The pandemic has been especially hard on the city's concert halls. Unlike standard restaurants or bars, which can still draw in customers with outdoor dining and, more recently, some limited indoor capacity, music venues have had their main attraction effectively banned since March.
Bowser did roll out a live entertainment pilot program at a few select businesses in September, but it was laughably restrictive. Venues were limited to 50 people (including staff and performers), and patrons had to be seated 20 to 30 feet from the stage.
A number of famous D.C. jazz bars and concert halls have been forced to close permanently. Madam's Organ has managed to hang on despite being totally closed since March 2020.
Duggan tells Reason he chalks up his venue's survival to the fact that, unlike a lot of concert hall operators, he also owns his building. A side gig as a real estate developer has also enabled him to cover the roughly $10,000 in monthly expenses he still has on a business bringing in zero revenue.
Having to go over a year without being able to host a single show comes with non-monetary costs too.
"People know that they can come [into Madam's Organ] any time and hear some of the best music they're ever going to hear," he says. "I didn't go into the business because I had a passion for hamburgers."
To expedite the reopening of his business, Duggan has been running his own mini-vaccine campaign, helping some 40 employees and performers schedule appointments anywhere shots were available—from Baltimore to northern Virginia—and organizing transportation there and back.
He says almost all of his staff and performers have been vaccinated. That's a better ratio than the district as a whole, where only 30 percent of residents have been at least partially vaccinated as of Monday.
Meanwhile, the D.C. government continues to take the most tepid steps toward reopening venues. Come May 1, seated live entertainment will be allowed to open up at 25 percent capacity, and live music will be allowed to perform "near" outdoor diners.
These capacity restrictions—and requirements for people to be far away from the stage—make this slight easing of COVID regulations almost meaningless, given the size of most venues, says Duggan.
"The average commercial townhouse in Washington, D.C., is 20 feet wide," he says. "Unless I can figure out a way to hang up the three or four people that could fit into that space on the wall, I'm shit out of luck."
Letting venues reopen with some sort of private vaccine requirement would do a much better job of keeping people safe, while allowing him, his employees, and the district's artists and musicians a chance to ply their trade.
Duggan says that customers could be checked at the door for proof of vaccination, whether that's on a paper card or smartphone app. Venues already have to check for proof of age, he notes, and the city's Alcoholic Beverage Regulation Administration is already set up to ensure they're in compliance.
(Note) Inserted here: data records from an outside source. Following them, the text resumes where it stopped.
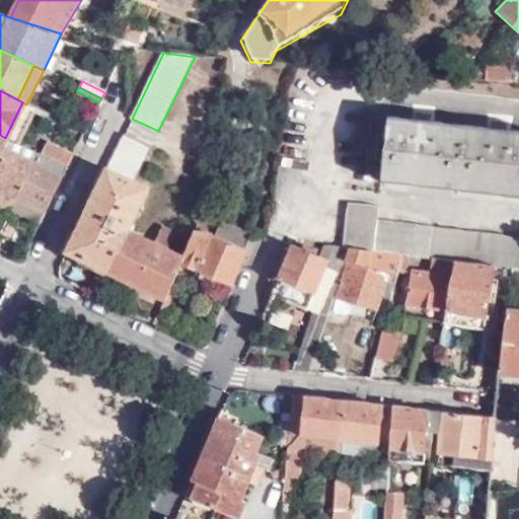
[(518,130),(387,116),(379,180),(518,196),(518,130)]
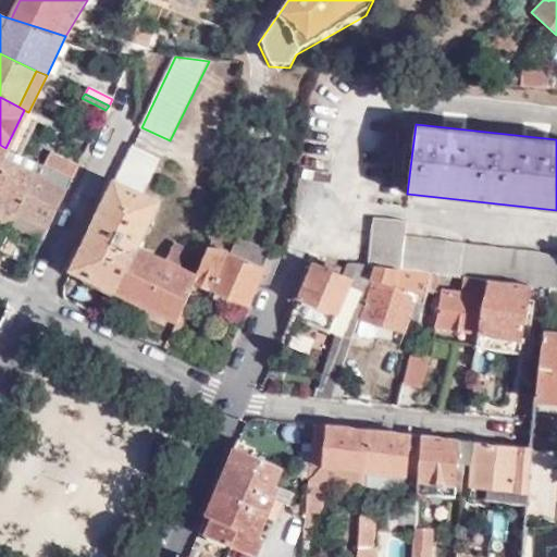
[(175,321),(193,281),(194,276),(178,269),(187,250),(173,243),(163,261),(136,248),(158,203),(141,195),(160,158),(134,145),(72,273),(175,321)]
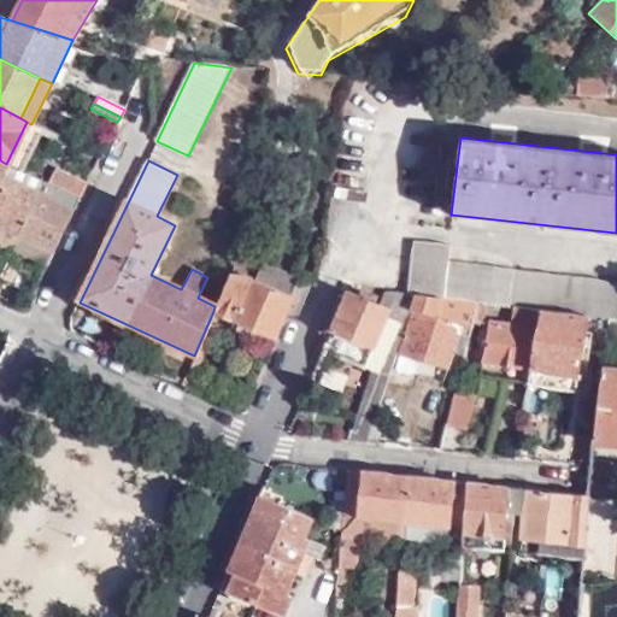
[(0,186),(10,166),(9,165),(0,181),(0,186)]
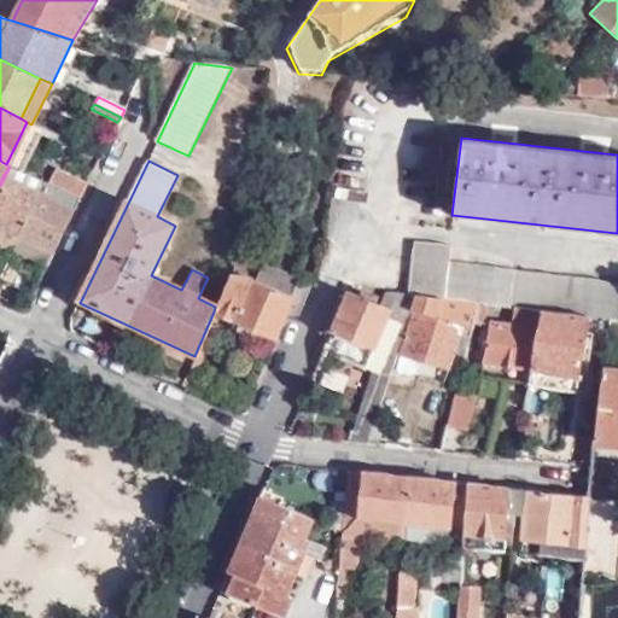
[(40,187),(44,181),(10,167),(0,186),(0,244),(10,249),(17,235),(40,187)]
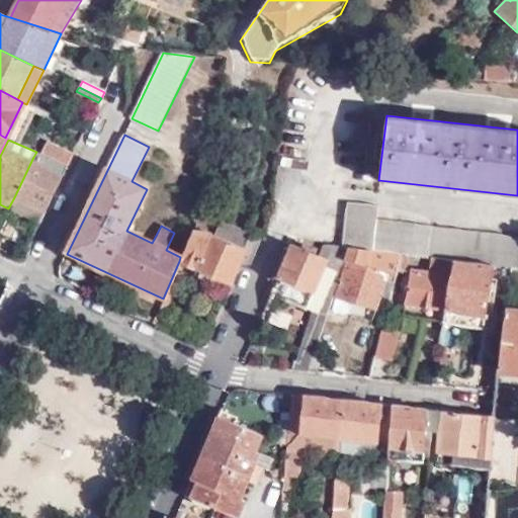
[(68,166),(74,154),(47,140),(39,153),(48,157),(68,166)]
He adds that businesses are already allowed to decide who they let into their space (within the bounds of anti-discrimination law) and that he's not asking for any special favors.
The D.C. government is "spending all this energy and money going door to door to convince people to get the vaccine," says Duggan. "At the same time, they're saying you need to get the vaccine, they're saying but if you get it, continue to wear your mask, social distance, don't travel, all these restrictions stay in place." Allowing his approach, he he argues, would be a "win-win-win."